I like to figure things out. 
Interpretation and discernment (making sense and meaning) and helping others understand and align to wisdom, is my vocation.

I also love mystery.
There is a mystical tone that flavors and colors my soul (a mashup of metaphors).

Concerning the supremely important TRUTHS that matter most, while I use my mind to think and reflect so I may understand and engage those truths, still, I can only go so far. There comes a point when faith, love, hope, trust, acceptance, surrender, fidelity must swell up and say yes. 

Such is true for the TRINITY, God who is one God, one nature, yet three persons.
Such is true for JESUS, the second person in the Trinity who is fully God and fully human.

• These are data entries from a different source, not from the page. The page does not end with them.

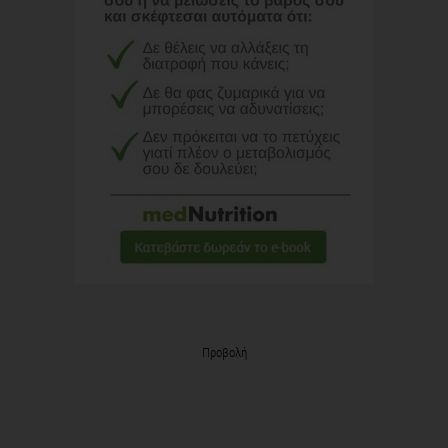
Προβολή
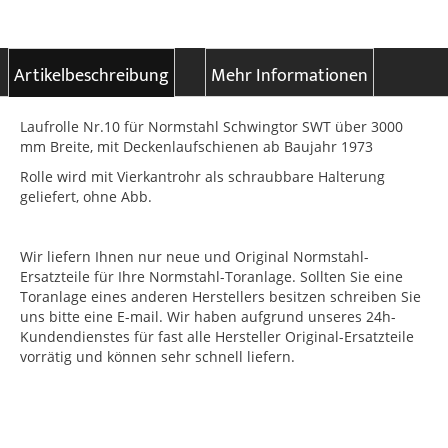
Artikelbeschreibung
Mehr Informationen
Laufrolle Nr.10 für Normstahl Schwingtor SWT über 3000
mm Breite, mit Deckenlaufschienen ab Baujahr 1973
Rolle wird mit Vierkantrohr als schraubbare Halterung
geliefert, ohne Abb.
Wir liefern Ihnen nur neue und Original Normstahl-
Ersatzteile für Ihre Normstahl-Toranlage. Sollten Sie eine
Toranlage eines anderen Herstellers besitzen schreiben Sie
uns bitte eine E-mail. Wir haben aufgrund unseres 24h-
Kundendienstes für fast alle Hersteller Original-Ersatzteile
vorrätig und können sehr schnell liefern.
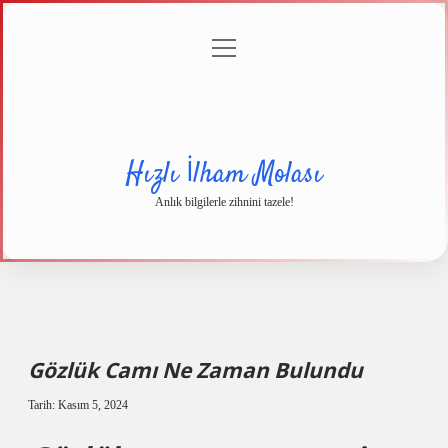
menüyü
Anasayfa
Gizlilik
Yasal
Hakkımızda
aç
Politikası
Uyarı
Hızlı İlham Molası
Anlık bilgilerle zihnini tazele!
Gözlük Camı Ne Zaman Bulundu
Tarih: Kasım 5, 2024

Dante, the poet who did for the Italian language, what Shakespeare did for the English language, tells us we who are reasoning humans, must be content with the QUIA.

QUIA is a Latin word and it means BECAUSE.
It also means NOT COMPARABLE.
We could just say, QUIA means:  it is what it is.

Be content, human kind, with the I AM WHO I AM
because the incomparable one IS WHO HE IS.

Beyond this, reason cannot go.

There are more things indeed, in heaven and earth, than are dreamt of or understood in most of our theologies.

For me, this is not a frustration, but rather, a great joy, a great wonder, and it leads me to worship.